Redis进阶：图文讲解Redis底层数据结构之embstr,raw,ziplist,quicklist和hashtable （带源码讲解）

天然玩家

已于 2022-08-18 11:49:08 修改

阅读量2.1k

点赞数 7

分类专栏： # Redis 文章标签： redis 数据结构缓存

于 2022-08-18 11:48:50 首次发布

本文链接：https://blog.csdn.net/Xin_101/article/details/126341239

版权

Redis 专栏收录该内容

25 篇文章 7 订阅

订阅专栏

1 缘起

最近在补充Redis相关知识，
看到Redis数据库存储的数据对象结构，
发现Redis存储的数据实际类型是通过编码(encoding)标识的，
开发者看到的诸如string、hash、string、set和zset只是显式类型（方便记忆和使用），并不是实际存储类型，
每种显式类型都有对应的隐式实际类型，如embstr、raw、hashtable、ziplist、quicklist和skiplist，
Redis存储的数据是由redisObject结构体构成的，存储数据相关信息，
充分说明，自己动手，丰衣足食，当某种语言不提供需要的数据结构时，可以按需创造。
分享如下，帮助读者进一步了解Redis数据结构。

注意：

Redis版本：6.0.6

2 五种基础数据类型

开发者常用的5种基础数据类型如下图所示，
为了方便记忆和使用，显示供给客户端用户使用。

在这里插入图片描述

3 redisObject结构体

Redis存储数据不是简单粗暴地直接使用C语言原始基础数据类型，
而是根据自身设计理念自定义存储对象（结构体），
Redis对象源码如下，由源码可知，Redis中的数据由5部分构成，分别为当前数据显式类型（type）、实际编码（encoding）、访问时间（lru，秒）、引用计数（refcount）和指向的实际数据（ptr），共计16字节。

» **任务要求**
1. 判断下列三项说法是否与Redis数据结构这篇正文相符，每项回答"是"或"否"，并原样引用正文中起决定作用的文字：(a) 文中所用的Redis版本为6.0.6；(b) redisObject结构体共计占32字节；(c) 文章认为string、hash、set和zset是Redis的实际存储类型。
2. 接着Redis数据结构这篇正文的最后一句往下续写一段。

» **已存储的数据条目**
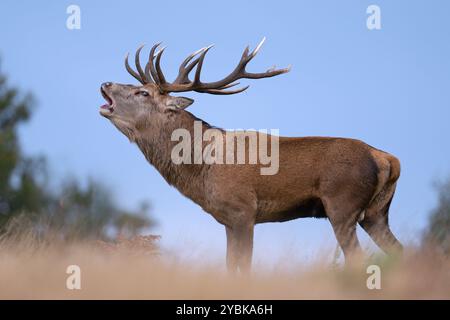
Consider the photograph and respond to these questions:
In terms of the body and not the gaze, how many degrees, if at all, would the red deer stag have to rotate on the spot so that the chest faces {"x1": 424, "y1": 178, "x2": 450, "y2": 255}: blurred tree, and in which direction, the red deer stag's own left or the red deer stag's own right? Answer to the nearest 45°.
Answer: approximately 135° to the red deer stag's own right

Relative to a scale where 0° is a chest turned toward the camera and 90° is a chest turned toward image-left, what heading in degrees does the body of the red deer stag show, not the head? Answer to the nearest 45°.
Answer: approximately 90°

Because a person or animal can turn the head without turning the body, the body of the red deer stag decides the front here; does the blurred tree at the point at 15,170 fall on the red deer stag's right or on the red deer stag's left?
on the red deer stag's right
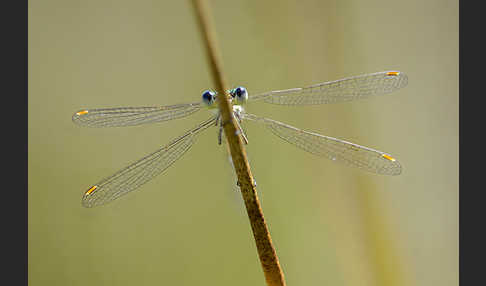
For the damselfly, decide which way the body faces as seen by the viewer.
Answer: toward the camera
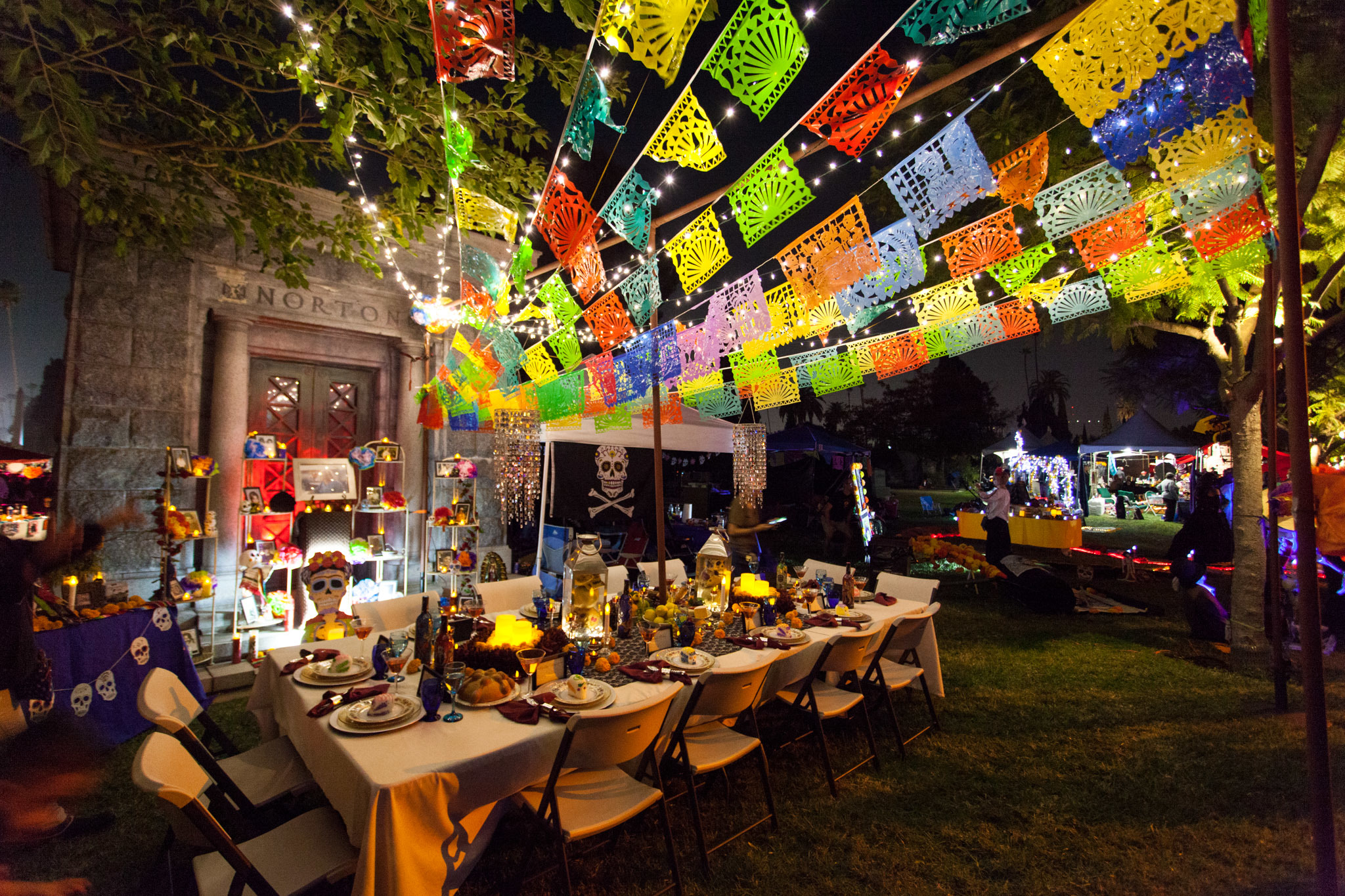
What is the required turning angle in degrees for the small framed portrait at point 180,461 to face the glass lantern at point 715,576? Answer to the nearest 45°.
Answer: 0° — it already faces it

» **答案列表**
1.
(a) 是。"Redis版本：6.0.6"
(b) 否。"共计16字节"
(c) 否。"只是显式类型（方便记忆和使用），并不是实际存储类型"

2.
位置：src/server.h

typedef struct redisObject {
    unsigned type:4; // 4位=0.5字节
    unsigned encoding:4; // 4位=0.5字节
    unsigned lru:LRU_BITS; // 24位=3字节
    int refcount; // 32位=4字节
    void *ptr; // 64位=8字节
} robj;

序号	属性	描述
1	type:4	对象类型
2	encoding:4	对象编码
3	lru:LRU_BITS	对象最后一次访问时间（秒）
4	refcount	引用计数。0：可被垃圾回收
5	*ptr	指向实际的数据存储结构

一个robj为16bytes（0.5byte+0.5+3bytes+4bytes+8bytes）

lru是24位，2^24-1=16,777,215
时间（/秒）：194天=1942460*60=16,761,600
LRU最大194天一个轮回。

3.1 type

type即显式类型。

序号	类型	描述
1	string	字符串
2	list	列表
3	hash	哈希
4	set	集合
5	zset	有序集合

3.2 encoding

encoding即数据最终的存储类型，隐式类型。
每种显式类型，会根据不同的阈值在不同的隐式类型中切换。

序号	类型	描述
1	int	整数
2	embstr	embstr编码的简单动态字符串（SDS）
3	raw	简单动态字符串
4	ht	字典
5	linkedlist	双端链表
5	ziplist	压缩列表
5	intset	整数集合
5	skiplist	跳跃链表和字典

3.3 type与encoding对应关系

5种基础数据类型对应实际编码如下图所示。
在这里插入图片描述

3.4 数据转换条件

数据使用不同类型存储是有限制条件的，
不同条件下，使用不同的存储格式，
数据格式及对应条件如下表所示。

序号	type	encoding
1	string	（1）int：值为整型，取值[-2^63-1, 2^63-1] （2）embstr：值不为整型或者整型值不在上述int范围内，且值长度小于等于44个字节（3）raw：值超过44个字节(64-16-3-1=44)
2	list	quicklist(3.2版本前对应ziplist linkedlist)3.2版本后，list使用quicklist(ziplist和linkedlist组合)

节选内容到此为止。